Snapper specimens inside a net. (Photo Credit: YouTube/Catalyst for Change)
Breakthrough fishing technology could radically change sustainable fishing
Wednesday, October 02, 2013, 03:20 (GMT + 9)
Revolutionary fishing technology, which has just been revealed, is expected to radically change the way the wildfish harvesting has been performed up to now.
The new technology, called Precision Seafood Harvesting (PSH), will allow every fish caught to swim comfortably underwater inside a large flexible PVC liner where it can be sorted for the correct size and species before being brought onboard the fishing vessel.
The state-of-the-art technology is a world's first and is the brain-child of Alistair Jerrett, from Plant and Food Research. The discovery was unveiled at Seafood New Zealand's annual conference in Auckland on 1 October.

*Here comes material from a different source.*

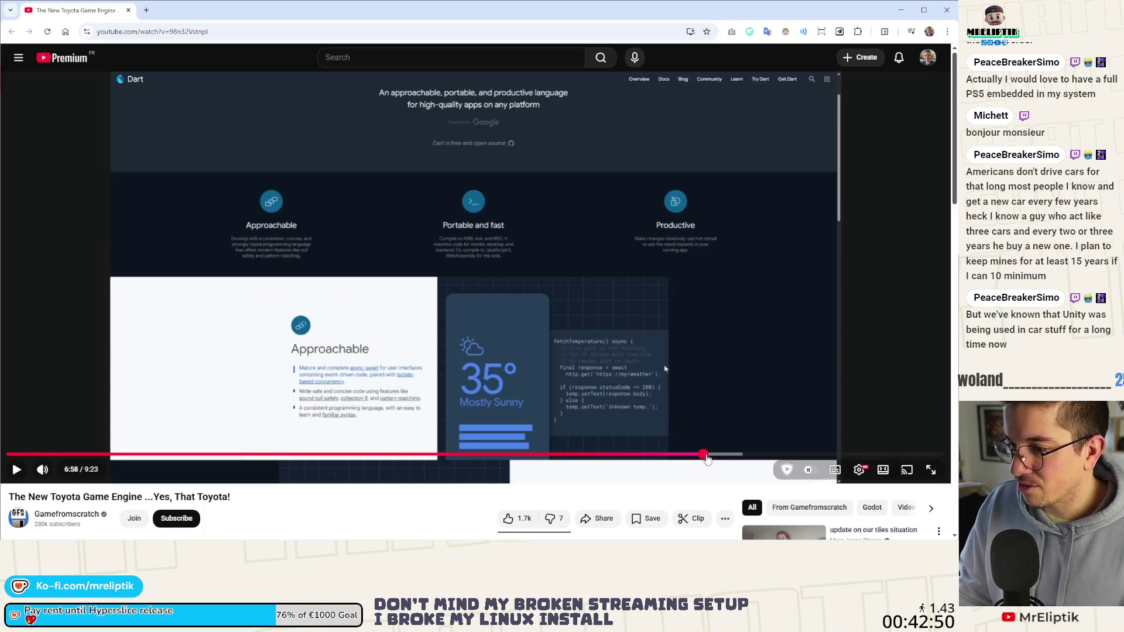
Seek through the ivi-homescreen repository part, back to 7:14, then on to the 8:07 file listing.
{"action": "left_click", "coordinate": [724, 457]}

This revolutionary development has been possible due to the financial backing provided jointly under a Primary Growth Partnership by Sanford, Sealord and Aotearoa Fisheries, which have invested a total of NZD 26 million (USD 21.5 million) in the project as well as New Zealand's government, which is matching the companies investment.
PSH programme saw the light in April of 2012 and will go on for a total of six years to commercialize the new technology in the country's fishing industry.
The new way of harvesting wildfish is the result of ten years of research. It will revolutionize the way traditional industrial fishing is done at the moment because it will target specific species and fish size, increasing protection for smaller, unwanted fish which can swim free through 'escape portals'.
"In terms of selectivity we design everything to make sure unwanted animals are discharged as fast as possible at depth - we don't want them to even see the light of day," Jerrett said. He went on to add that the main objective of the programme is that the new system does not damage the fish caught. "One of the objectives is to make sure that any animal that reaches the surface, if we can't select it out underwater, is delivered back to the sea unharmed".
Sanford's Greg Johansson believes this new technology is just the start. He is positive it will lead on to changes in vessel designs and layouts as well as in the way the firm's handles fish and gets it to consumers.
Sealord has been quick to see the potential the new technology will have on its crew members too, who were skeptical at first but have now changed their minds. Vessel Manager Bill Healey says: "When we talk to them now, when we see the reactions to the fish coming up, we know we're on to something. I know we're doing something unique and great."
Carl Carrington, head of Aotearoa Fisheries, thinks this discovery is good news for sustainability, boosting New Zealand's credentials and strengthens the country's access to sustainability-conscious consumers, improving product taste and quality and is also good value for growth.